What is Beam?

in crypto •  last month

What is Beam?
Beam is a truly anonymous store-of-value coin.

While maintaining the benefits of an immutable and incorruptible blockchain system such as Bitcoin, Beam is also built with scalability and features in mind.

Private by default: The user has absolute control over transaction data available, allowing the option of transparency as well as privacy
Based on Mimblewimble: Beam has smaller blocks than any other blockchain, giving it maximum scalability. It’s a faster and more efficient network
Computing, data storage, medicine and automotive markets make up a small sample of areas to which blockchains are being tested.

Bitcoin has started an entire revolution, but it is yet to be perfected when it comes to one of its’ core use cases: the private transferring of assets in a peer to peer fashion.

Beam is the solution that offers true anonymity as well scalable peer-to-peer transactions.

What can Beam do?
Beam is the scalable, confidential cryptocurrency. It uses the Mimblewimble protocol (famously named after the tongue-tying spell from Harry Potter) to automate its algorithms for the purposes of:

Giving users control over which transaction information is shared, and to whom it is shared with
Making a leaner blockchain with fewer transaction details per transaction: enabling faster confirmations and therefore very efficient scaling
Tying multiple transactions into a single transaction, tying blocks into a single transaction, tying an entire blockchain into a single transaction
Concealing transaction values for the sake of privacy
Concealing addresses of both the sender and receiver
Enabling multiple transaction types in a private manner: escrow, time locked, atomic swaps, etc.

Beam Use-Case
Case 1:
John has a been in the cryptocurrency space from the very beginning and has amassed quite a fortune. He wants to continue storing his Bitcoins, but since he has been around for a while, there are quite a few transactions that lead back to him. He is worried that his fortune is on the public radar, and that it can be deciphered should somebody decide to do so.

He can’t leave it on an exchange due to security concerns, and yet he can’t leave it offline because he needs to access his funds to invest, and make purchases.

His research leads him to Beam. Regardless of how many transactions are made from his wallet, his holding information will never be traceable. It also offers features like escrow which he often likes to use in his dealings!

Case 2:
Grace works for an accounting firm - CryptoAccounting Inc. They are well known for being on the bleeding edge of new technologies. They are experts in accounting as it relates to cryptocurrencies.

Grace is the head finance engineer responsible for applying the most up to date technologies to their accounting practices!

One of the issues that CryptoAccounting Inc. faces is the limitation of choice when it comes to privacy. While their corporate clients want to broadcast their business transactions to their investors, they want to keep individual employee salaries private. Existing blockchain solutions put employees at risk of breach of privacy.

This is when Grace found out about Beam!

With Beam, companies can control transparency at a corporate level while retaining privacy for their employees.

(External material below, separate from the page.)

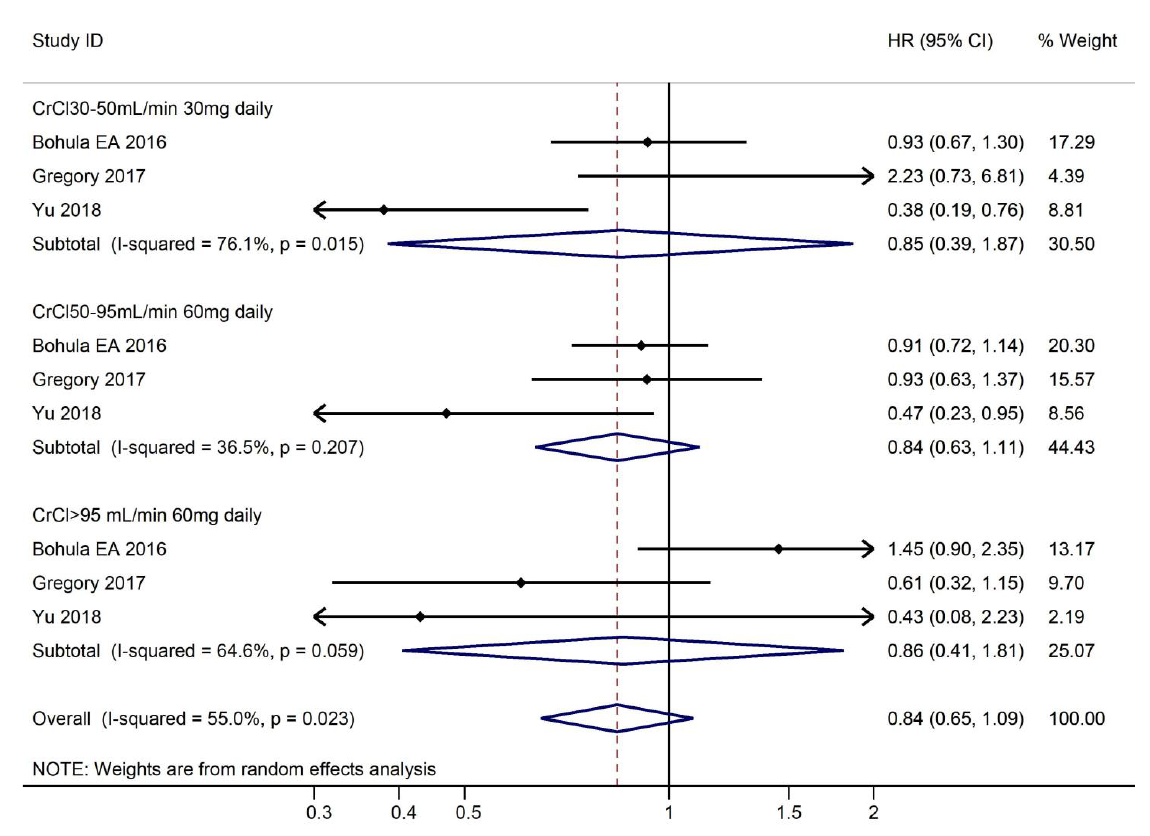
Figure 6. Risk of ischemic stroke and use of edoxaban versus warfarin in relation to CrCl. Generally, no difference was observed in mortality reduction between edoxaban and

With Beam, companies can use one layer of blockchain technology to handle their finances instead of depending on a combination of cryptocurrencies!

For more information watch this presentation by the CEO, Alexander Zaidelson:

UNDER THE HOOD: Mimblewimble
Mimblewimble is a protocol published by an anonymous author; much like the famous Satoshi Nakamoto; creator of Bitcoin!

Mimblewimble focuses on
(a) Confidential Transactions and
(b) Transaction Cut – Through. [1]

(a) Confidential Transactions use cryptographic commitment scheme with two basic properties: hiding and binding.

It is similar to giving someone a closed safe box with some message inside that only you know the combination for. When time comes you can reveal the key and the person can make sure that your commitment is valid (blinding) while she can not know what is was before the key is received (hiding).

(b) Transaction Cut – Through:

A block in a block chain is a large list of transactions and can be thought of as one large transaction to be “cut through” (combining all the transactions in between A-Z). Applying this principle even further from individual blocks to the entire blockchain creates a system that only needs the current state of transactions instead of the entire history of all transactions as they occurred (which is how Bitcoin works).

With this system, unspent transactions outputs (a transaction received by a user which has persisted in the blockchain) can be proved to belong to the receiving user via the value of the message and the value of the blinding factor. After creating the transaction, only the commitment is recorded on the blockchain; not the addresses of the users or the amounts exchanged.

Cutting down the amount of data required to store and verify transaction data allows Mimblewimble to work with smaller blocks!